====== TESTO FORNITO
Maria Zambrano scrive Filosofia e poesia nel 1939. Si tratta di un’opera dell’esilio, nata quando la filosofa spagnola è lontana dalla sua patria, dilaniata dalla guerra civile. L’esperienza dell’esilio le consente di meditare sul senso profondo della partenza ”dal luogo di origine”.
La lontananza dalla patria mette l’uomo in esilio di fronte alla sfida di ridisegnare nei propri ricordi volti e luoghi da cui si è sottratti. Tuttavia, le immagini di una realtà che si credeva familiare sembrano sfuggire alla presa della memoria per apparire incompiute, nebulose, sempre di nuovo da riscoprire. La Zambrano scrive:
[l’Esilio] è il luogo privilegiato per lo scoprirsi della patria […]. quando ormai si sta senza di essa,senza alcuna sofferenza, quando ormai non si riceve nulla, nulla dalla patria, allora essa gli appare.
Nell’esilio l’uomo si apre alla nostalgia nel senso più profondo della parola: algos – dolore per la separazione – che non è mai del tutto nostos – ritorno all’originario.
Nostalgia, dunque, come il maturare la consapevolezza di un’appartenenza per estraneità.
Lo sguardo che l’esiliato rivolge alla patria si intreccia così alla ricerca di un residuo che non è mai completamente noto, né mai definitivamente perduto, ma che chiede di essere salvato, di essere ancora una volta guardato. Questo bisogno di guardare nuovamente a ciò che si percepisce come irrinunciabile ha il carattere di una rinascita che si annuncia in ogni esperienza di lacerazione. È anzi nella separazione che la filosofa spagnola invoca una nuova spazialità del pensiero, in cui la realtà venga sempre nuovamente alla luce.
============
====== DATI GREZZI
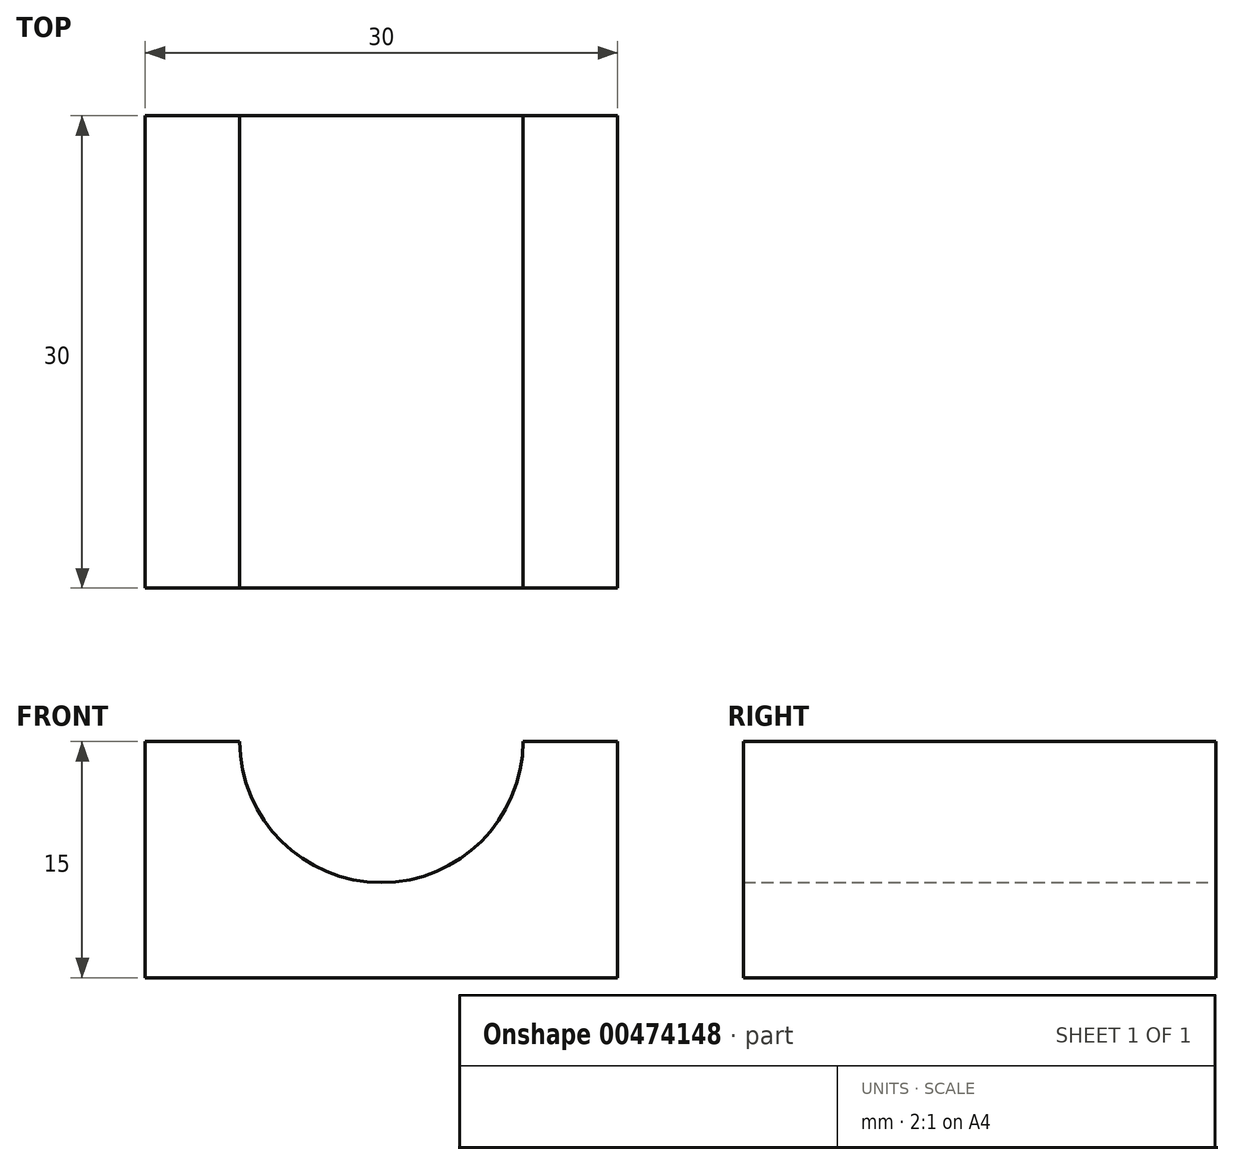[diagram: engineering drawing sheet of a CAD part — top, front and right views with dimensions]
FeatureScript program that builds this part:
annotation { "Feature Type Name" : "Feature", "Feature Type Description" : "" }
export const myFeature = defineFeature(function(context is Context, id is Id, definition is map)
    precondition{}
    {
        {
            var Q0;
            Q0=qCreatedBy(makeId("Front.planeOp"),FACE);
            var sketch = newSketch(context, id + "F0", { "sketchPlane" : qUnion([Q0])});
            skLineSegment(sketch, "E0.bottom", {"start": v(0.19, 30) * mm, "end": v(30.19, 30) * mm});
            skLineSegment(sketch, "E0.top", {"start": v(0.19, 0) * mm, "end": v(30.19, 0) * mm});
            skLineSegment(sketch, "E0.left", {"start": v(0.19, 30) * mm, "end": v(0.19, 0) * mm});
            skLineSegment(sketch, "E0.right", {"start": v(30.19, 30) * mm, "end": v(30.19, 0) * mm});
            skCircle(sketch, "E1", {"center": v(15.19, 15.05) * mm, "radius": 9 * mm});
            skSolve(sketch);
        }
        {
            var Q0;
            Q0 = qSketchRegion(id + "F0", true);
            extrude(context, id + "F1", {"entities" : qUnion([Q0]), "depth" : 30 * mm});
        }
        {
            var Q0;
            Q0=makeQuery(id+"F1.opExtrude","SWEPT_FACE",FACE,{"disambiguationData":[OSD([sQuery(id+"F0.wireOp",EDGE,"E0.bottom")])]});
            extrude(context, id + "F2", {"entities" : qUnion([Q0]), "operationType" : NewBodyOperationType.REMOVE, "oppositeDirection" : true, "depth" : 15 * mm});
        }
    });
============
COMPITI DA SVOLGERE:
1. Rispondi alle seguenti domande sul testo su Maria Zambrano e l'esilio.
(a) In che anno Maria Zambrano scrive Filosofia e poesia?
(b) Quale significato attribuisce il testo alla parola algos?
(c) Che carattere ha, secondo il testo, il bisogno di guardare nuovamente a ciò che si percepisce come irrinunciabile?
2. Riproduci fedelmente la parte del testo su Maria Zambrano e l'esilio che si apre con le parole contenenti "La lontananza dalla" e si chiude con "essa gli appare.".

RISPOSTE PER COMPITO:
1.
(a) Nel 1939.
(b) Dolore per la separazione.
(c) Il carattere di una rinascita che si annuncia in ogni esperienza di lacerazione.

2.
La lontananza dalla patria mette l’uomo in esilio di fronte alla sfida di ridisegnare nei propri ricordi volti e luoghi da cui si è sottratti. Tuttavia, le immagini di una realtà che si credeva familiare sembrano sfuggire alla presa della memoria per apparire incompiute, nebulose, sempre di nuovo da riscoprire. La Zambrano scrive:
[l’Esilio] è il luogo privilegiato per lo scoprirsi della patria […]. quando ormai si sta senza di essa,senza alcuna sofferenza, quando ormai non si riceve nulla, nulla dalla patria, allora essa gli appare.